**DESCRIPTION OF THE TASK:**
Reproduce the entries word for word, from their start through the line containing "Count of beads on the white backdrop: 18", including that line. Leave the pictures out of your answer.

**SOURCE MATERIAL:**
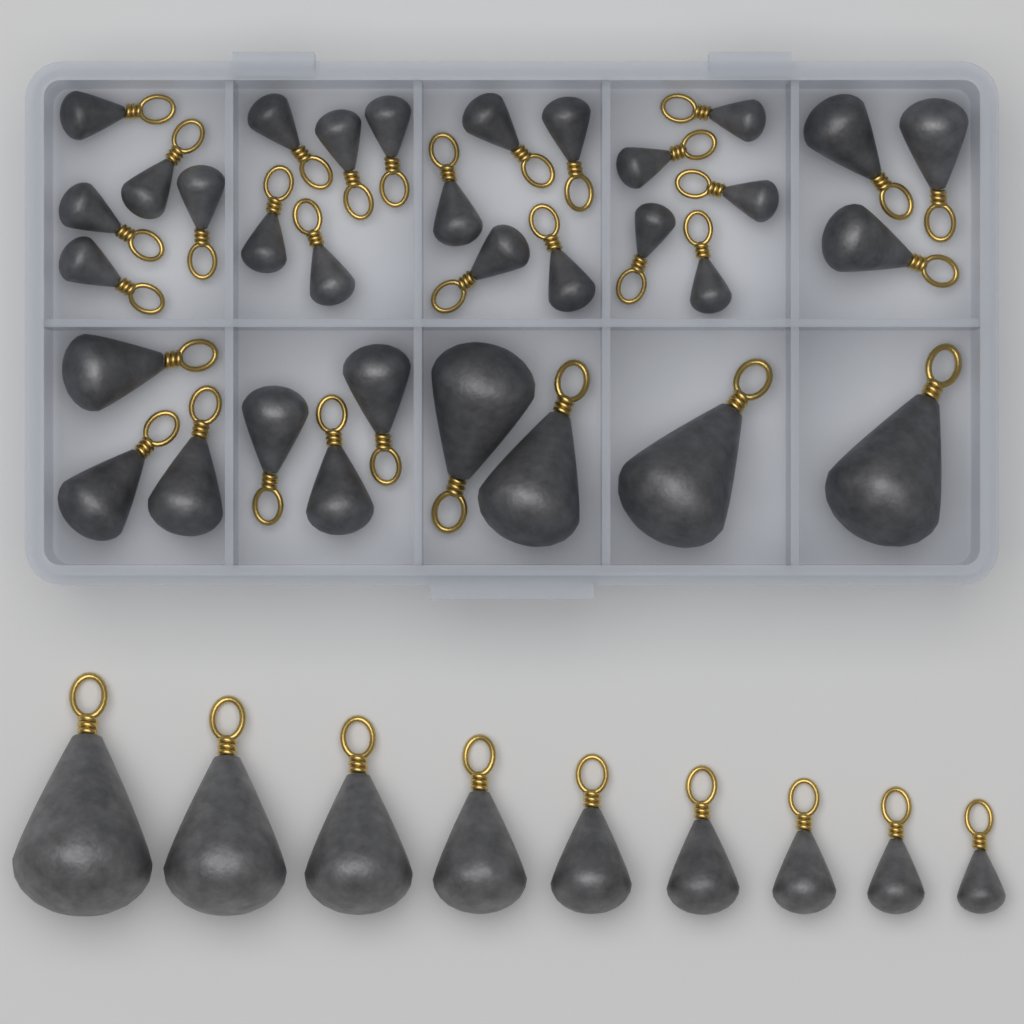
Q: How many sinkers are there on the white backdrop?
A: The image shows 42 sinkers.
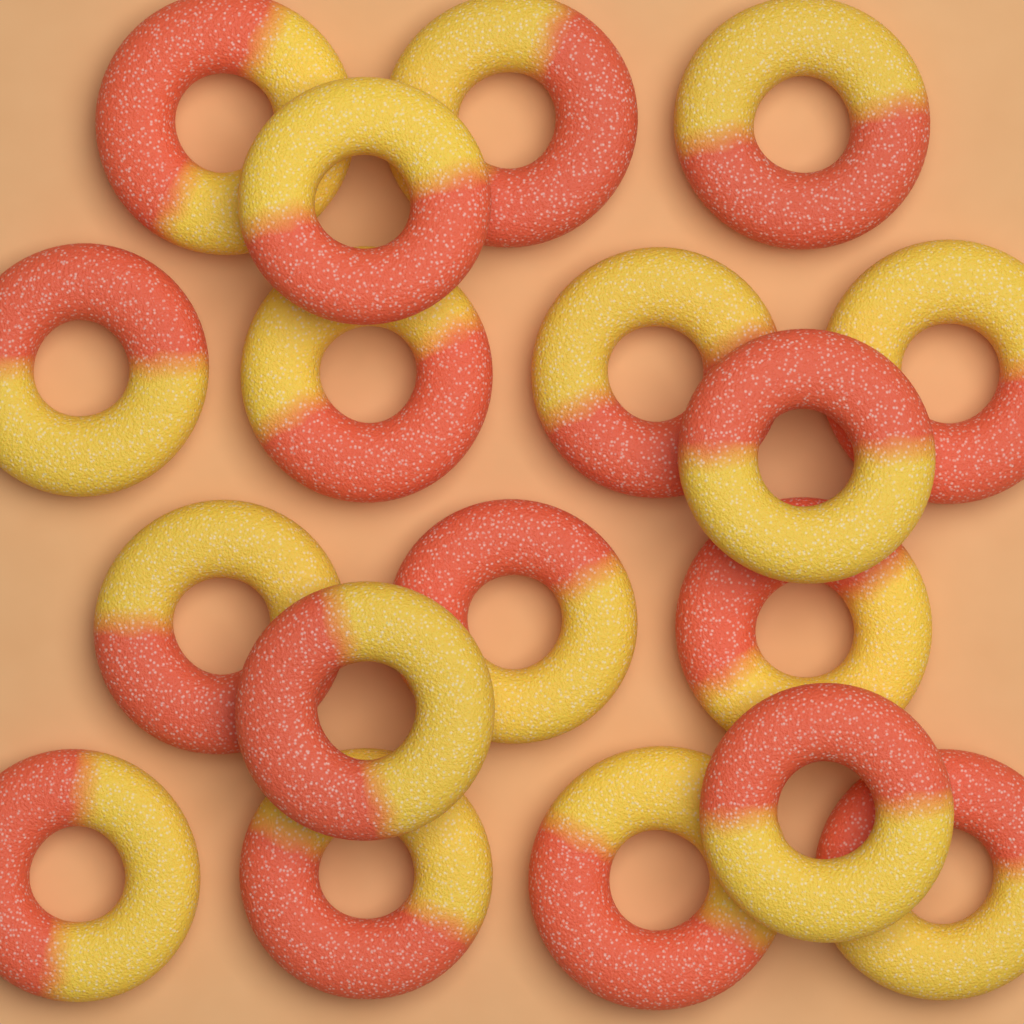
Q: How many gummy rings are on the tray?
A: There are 18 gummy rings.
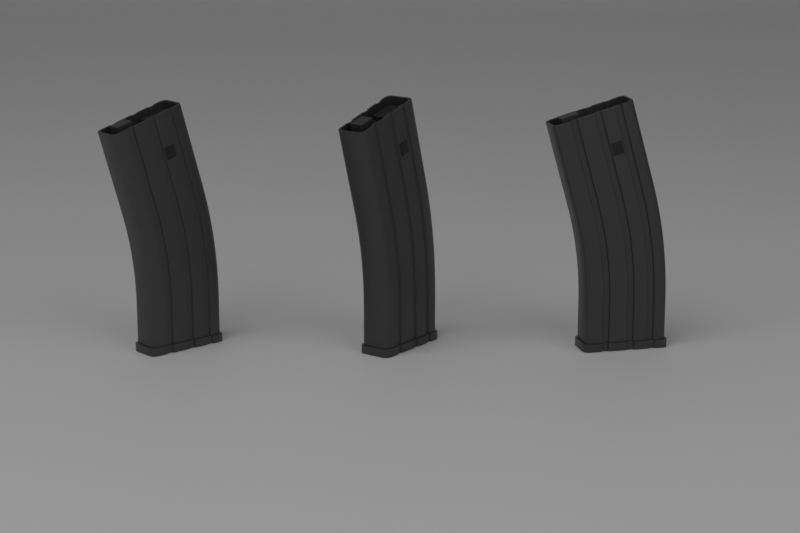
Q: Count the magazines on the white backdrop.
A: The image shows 3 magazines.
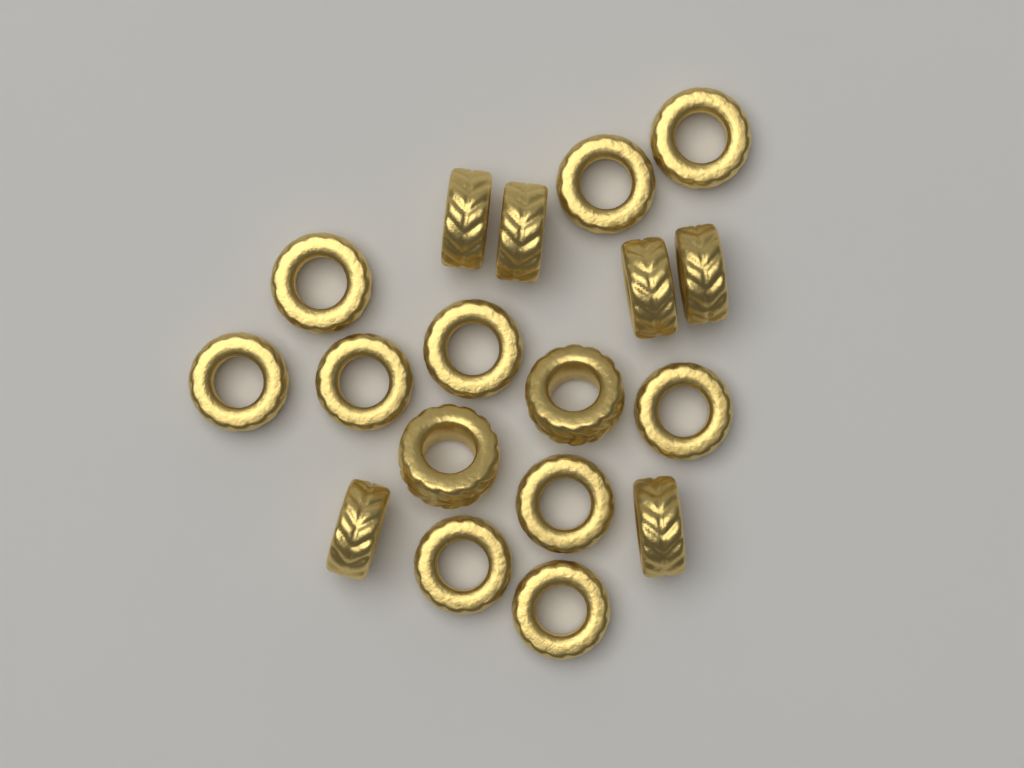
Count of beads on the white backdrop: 18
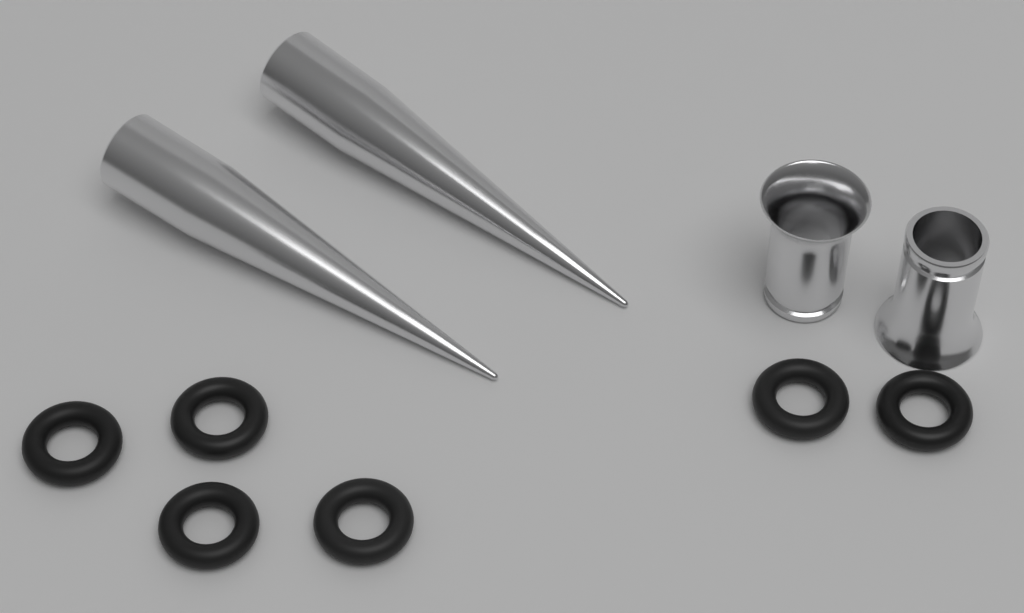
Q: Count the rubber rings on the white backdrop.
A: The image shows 6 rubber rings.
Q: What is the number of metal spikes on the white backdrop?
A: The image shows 2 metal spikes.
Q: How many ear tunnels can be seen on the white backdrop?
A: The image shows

**PROBLEM SOLUTION:**
Q: How many sinkers are there on the white backdrop?
A: The image shows 42 sinkers.
Q: How many gummy rings are on the tray?
A: There are 18 gummy rings.
Q: Count the magazines on the white backdrop.
A: The image shows 3 magazines.
Count of beads on the white backdrop: 18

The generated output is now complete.